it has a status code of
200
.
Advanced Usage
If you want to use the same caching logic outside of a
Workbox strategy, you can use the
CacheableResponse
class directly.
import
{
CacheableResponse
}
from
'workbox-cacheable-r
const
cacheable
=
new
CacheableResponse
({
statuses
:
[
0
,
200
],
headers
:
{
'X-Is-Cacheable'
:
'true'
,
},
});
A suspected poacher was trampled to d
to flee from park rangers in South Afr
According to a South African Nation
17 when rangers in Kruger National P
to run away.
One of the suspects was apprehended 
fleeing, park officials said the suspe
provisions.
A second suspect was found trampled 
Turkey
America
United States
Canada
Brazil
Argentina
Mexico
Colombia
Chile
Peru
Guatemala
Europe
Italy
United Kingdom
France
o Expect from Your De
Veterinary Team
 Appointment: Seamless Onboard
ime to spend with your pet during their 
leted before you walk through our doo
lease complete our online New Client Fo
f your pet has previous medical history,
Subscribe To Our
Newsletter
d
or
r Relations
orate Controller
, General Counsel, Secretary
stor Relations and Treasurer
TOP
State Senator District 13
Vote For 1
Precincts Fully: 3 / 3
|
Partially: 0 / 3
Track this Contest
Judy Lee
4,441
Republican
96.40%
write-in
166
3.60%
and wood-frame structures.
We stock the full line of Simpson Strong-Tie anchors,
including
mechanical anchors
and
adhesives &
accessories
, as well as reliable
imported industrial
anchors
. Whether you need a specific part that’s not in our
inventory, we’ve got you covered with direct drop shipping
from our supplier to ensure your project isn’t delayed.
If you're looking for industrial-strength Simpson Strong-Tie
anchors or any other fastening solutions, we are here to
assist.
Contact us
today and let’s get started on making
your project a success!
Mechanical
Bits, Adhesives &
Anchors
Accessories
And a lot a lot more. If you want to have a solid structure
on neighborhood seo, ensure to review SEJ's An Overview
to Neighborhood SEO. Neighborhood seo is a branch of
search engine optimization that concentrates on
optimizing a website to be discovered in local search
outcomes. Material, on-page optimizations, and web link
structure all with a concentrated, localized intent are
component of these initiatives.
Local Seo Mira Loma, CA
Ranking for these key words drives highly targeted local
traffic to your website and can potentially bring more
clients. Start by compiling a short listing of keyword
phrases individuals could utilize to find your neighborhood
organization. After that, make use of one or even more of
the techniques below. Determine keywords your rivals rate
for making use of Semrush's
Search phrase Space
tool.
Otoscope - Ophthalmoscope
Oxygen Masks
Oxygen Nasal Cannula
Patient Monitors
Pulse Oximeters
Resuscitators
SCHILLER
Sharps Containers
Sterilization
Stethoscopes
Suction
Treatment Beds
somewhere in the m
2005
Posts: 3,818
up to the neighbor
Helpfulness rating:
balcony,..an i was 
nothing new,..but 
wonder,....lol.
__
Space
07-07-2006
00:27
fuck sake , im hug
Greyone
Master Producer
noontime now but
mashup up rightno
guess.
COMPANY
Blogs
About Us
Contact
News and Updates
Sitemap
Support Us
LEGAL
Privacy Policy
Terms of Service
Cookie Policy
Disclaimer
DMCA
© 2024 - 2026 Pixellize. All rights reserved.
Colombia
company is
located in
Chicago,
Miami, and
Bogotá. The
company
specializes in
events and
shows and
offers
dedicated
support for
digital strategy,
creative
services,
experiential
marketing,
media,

════════════════════

Exercise
Reproduce every line of text from all the records above word for word, keeping the original line breaks.

Exercise solution
it has a status code of
200
.
Advanced Usage
If you want to use the same caching logic outside of a
Workbox strategy, you can use the
CacheableResponse
class directly.
import
{
CacheableResponse
}
from
'workbox-cacheable-r
const
cacheable
=
new
CacheableResponse
({
statuses
:
[
0
,
200
],
headers
:
{
'X-Is-Cacheable'
:
'true'
,
},
});
A suspected poacher was trampled to d
to flee from park rangers in South Afr
According to a South African Nation
17 when rangers in Kruger National P
to run away.
One of the suspects was apprehended 
fleeing, park officials said the suspe
provisions.
A second suspect was found trampled 
Turkey
America
United States
Canada
Brazil
Argentina
Mexico
Colombia
Chile
Peru
Guatemala
Europe
Italy
United Kingdom
France
o Expect from Your De
Veterinary Team
 Appointment: Seamless Onboard
ime to spend with your pet during their 
leted before you walk through our doo
lease complete our online New Client Fo
f your pet has previous medical history,
Subscribe To Our
Newsletter
d
or
r Relations
orate Controller
, General Counsel, Secretary
stor Relations and Treasurer
TOP
State Senator District 13
Vote For 1
Precincts Fully: 3 / 3
|
Partially: 0 / 3
Track this Contest
Judy Lee
4,441
Republican
96.40%
write-in
166
3.60%
and wood-frame structures.
We stock the full line of Simpson Strong-Tie anchors,
including
mechanical anchors
and
adhesives &
accessories
, as well as reliable
imported industrial
anchors
. Whether you need a specific part that’s not in our
inventory, we’ve got you covered with direct drop shipping
from our supplier to ensure your project isn’t delayed.
If you're looking for industrial-strength Simpson Strong-Tie
anchors or any other fastening solutions, we are here to
assist.
Contact us
today and let’s get started on making
your project a success!
Mechanical
Bits, Adhesives &
Anchors
Accessories
And a lot a lot more. If you want to have a solid structure
on neighborhood seo, ensure to review SEJ's An Overview
to Neighborhood SEO. Neighborhood seo is a branch of
search engine optimization that concentrates on
optimizing a website to be discovered in local search
outcomes. Material, on-page optimizations, and web link
structure all with a concentrated, localized intent are
component of these initiatives.
Local Seo Mira Loma, CA
Ranking for these key words drives highly targeted local
traffic to your website and can potentially bring more
clients. Start by compiling a short listing of keyword
phrases individuals could utilize to find your neighborhood
organization. After that, make use of one or even more of
the techniques below. Determine keywords your rivals rate
for making use of Semrush's
Search phrase Space
tool.
Otoscope - Ophthalmoscope
Oxygen Masks
Oxygen Nasal Cannula
Patient Monitors
Pulse Oximeters
Resuscitators
SCHILLER
Sharps Containers
Sterilization
Stethoscopes
Suction
Treatment Beds
somewhere in the m
2005
Posts: 3,818
up to the neighbor
Helpfulness rating:
balcony,..an i was 
nothing new,..but 
wonder,....lol.
__
Space
07-07-2006
00:27
fuck sake , im hug
Greyone
Master Producer
noontime now but
mashup up rightno
guess.
COMPANY
Blogs
About Us
Contact
News and Updates
Sitemap
Support Us
LEGAL
Privacy Policy
Terms of Service
Cookie Policy
Disclaimer
DMCA
© 2024 - 2026 Pixellize. All rights reserved.
Colombia
company is
located in
Chicago,
Miami, and
Bogotá. The
company
specializes in
events and
shows and
offers
dedicated
support for
digital strategy,
creative
services,
experiential
marketing,
media,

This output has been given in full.